Brain Function and Myelin Biology
Brain White Matter development
The majority of neuronal circuits are established during prenatal brain development, and inaccuracies in this process can cause severe and/or lethal malformations. In contrast, in the postnatal brain, and to a lesser extent during adulthood, the development/maturation of the brain White Matter (WM) is the dominant process, so that WM keeps growing for about 50 years in humans and occupies close to 50% of the brain volume. Compromised WM integrity is associated with diverse neurological issues in children and adults.
In addition to neuronal plasticity, structural changes in the brain WM were reported in classical studies of learning. More recently, MRI studies in humans support the notion that remodeling of the WM is necessary for learning. Moreover, experimental research in animals suggests that production of myelin, a main component of the WM, is required for learning.
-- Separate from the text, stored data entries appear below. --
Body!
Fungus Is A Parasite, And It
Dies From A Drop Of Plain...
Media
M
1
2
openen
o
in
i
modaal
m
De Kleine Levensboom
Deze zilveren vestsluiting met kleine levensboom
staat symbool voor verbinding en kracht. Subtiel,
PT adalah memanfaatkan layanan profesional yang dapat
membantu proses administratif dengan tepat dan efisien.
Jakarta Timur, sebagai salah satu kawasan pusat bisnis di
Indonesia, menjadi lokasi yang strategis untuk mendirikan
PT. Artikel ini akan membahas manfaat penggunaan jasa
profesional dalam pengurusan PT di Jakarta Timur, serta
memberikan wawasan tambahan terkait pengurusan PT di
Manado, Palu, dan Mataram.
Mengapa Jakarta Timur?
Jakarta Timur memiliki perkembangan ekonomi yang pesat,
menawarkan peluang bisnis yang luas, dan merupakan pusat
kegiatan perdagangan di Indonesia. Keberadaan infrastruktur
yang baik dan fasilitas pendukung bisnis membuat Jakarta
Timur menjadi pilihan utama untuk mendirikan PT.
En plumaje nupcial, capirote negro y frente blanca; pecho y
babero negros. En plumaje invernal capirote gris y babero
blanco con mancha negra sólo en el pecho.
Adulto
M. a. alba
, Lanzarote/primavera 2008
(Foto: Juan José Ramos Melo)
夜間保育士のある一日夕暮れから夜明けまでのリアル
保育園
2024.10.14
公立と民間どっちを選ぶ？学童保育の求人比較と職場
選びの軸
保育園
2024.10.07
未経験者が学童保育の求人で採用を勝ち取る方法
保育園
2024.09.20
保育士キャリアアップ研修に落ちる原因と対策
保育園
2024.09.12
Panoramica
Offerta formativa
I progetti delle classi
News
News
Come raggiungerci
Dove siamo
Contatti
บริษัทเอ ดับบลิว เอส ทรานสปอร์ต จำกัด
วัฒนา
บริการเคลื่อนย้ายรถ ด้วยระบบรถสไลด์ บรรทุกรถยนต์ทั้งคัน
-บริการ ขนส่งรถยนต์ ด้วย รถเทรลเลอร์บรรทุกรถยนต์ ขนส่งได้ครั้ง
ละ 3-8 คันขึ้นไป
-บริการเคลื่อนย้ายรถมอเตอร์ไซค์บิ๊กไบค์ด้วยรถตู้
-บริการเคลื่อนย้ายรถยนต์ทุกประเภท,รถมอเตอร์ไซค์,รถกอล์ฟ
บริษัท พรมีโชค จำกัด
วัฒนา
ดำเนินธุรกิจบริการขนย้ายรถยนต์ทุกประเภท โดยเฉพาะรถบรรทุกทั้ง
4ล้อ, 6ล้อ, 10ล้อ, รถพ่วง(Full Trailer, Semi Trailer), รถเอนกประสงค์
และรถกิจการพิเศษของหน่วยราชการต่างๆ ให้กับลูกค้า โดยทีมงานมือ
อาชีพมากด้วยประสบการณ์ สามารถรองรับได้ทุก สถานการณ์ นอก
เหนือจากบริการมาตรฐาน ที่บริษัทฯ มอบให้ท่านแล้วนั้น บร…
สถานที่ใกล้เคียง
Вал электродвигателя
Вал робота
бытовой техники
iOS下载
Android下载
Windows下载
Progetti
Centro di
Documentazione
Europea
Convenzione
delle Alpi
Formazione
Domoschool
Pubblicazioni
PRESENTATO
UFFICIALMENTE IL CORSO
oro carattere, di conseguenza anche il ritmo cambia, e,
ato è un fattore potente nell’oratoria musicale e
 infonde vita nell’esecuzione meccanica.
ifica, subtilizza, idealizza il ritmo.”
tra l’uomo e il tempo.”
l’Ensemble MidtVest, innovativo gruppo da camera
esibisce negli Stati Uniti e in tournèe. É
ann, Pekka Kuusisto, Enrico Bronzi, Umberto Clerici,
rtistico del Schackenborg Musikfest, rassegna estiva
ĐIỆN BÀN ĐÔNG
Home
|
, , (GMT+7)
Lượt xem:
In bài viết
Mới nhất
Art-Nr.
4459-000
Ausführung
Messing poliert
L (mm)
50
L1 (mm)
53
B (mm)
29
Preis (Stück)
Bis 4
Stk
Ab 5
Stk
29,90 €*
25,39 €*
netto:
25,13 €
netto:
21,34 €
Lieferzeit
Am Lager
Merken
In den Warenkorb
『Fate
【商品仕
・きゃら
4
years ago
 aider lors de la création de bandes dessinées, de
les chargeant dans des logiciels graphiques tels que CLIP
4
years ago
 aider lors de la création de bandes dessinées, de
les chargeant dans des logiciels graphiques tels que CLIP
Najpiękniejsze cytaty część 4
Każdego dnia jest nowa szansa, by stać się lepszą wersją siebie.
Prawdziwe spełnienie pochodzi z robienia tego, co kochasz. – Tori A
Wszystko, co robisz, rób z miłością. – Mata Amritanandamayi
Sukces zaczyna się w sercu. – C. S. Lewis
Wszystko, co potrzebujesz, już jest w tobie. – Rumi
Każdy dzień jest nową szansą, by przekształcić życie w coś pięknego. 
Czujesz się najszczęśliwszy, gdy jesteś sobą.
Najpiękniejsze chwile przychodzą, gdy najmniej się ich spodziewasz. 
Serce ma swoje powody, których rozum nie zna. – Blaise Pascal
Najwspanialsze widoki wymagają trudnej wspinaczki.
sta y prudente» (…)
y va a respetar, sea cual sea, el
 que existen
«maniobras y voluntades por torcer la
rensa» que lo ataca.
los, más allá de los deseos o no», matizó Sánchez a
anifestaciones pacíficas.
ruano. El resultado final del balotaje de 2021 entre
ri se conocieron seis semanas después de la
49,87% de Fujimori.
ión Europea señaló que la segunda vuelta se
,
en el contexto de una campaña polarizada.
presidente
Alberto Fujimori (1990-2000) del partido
Brain White Matter, myelin, and learning
Oligodendrocytes make myelin
The WM is densely populated by oligodendrocytes (OLs), the cell type producing the myelin that wraps up neuronal axons. Myelination of axons represents an evolutionary advantage, as it allows rapid nerve conduction, and better data processing. Therefore, understanding the mechanisms regulating myelination by OLs during development, learning, and after injury, implies great potential to benefit human well-being.
When myelin or myelination go wrong
Multiple Sclerosis (MS) is a disease in which myelin integrity is compromised. As WM/myelin is widely distributed along the adult brain, myelin damage potentially affects diverse brain regions, and thus, diverse brain functions. This is reflected by a plethora of symptoms in MS, including diverse motor skills and cognitive issues.
In a group of diseases named RASopathies, which includes Neurofibromatosis Type 1 (NF1) and Costello Syndrome (CS), WM abnormalities are also common, suggesting that abnormal myelin is related to the disease. In fact, most RASopathy patients also present with neurological issues, from learning and motor disabilities to mental retardation. This further supports the important roles of WM/myelin in cognitive functions.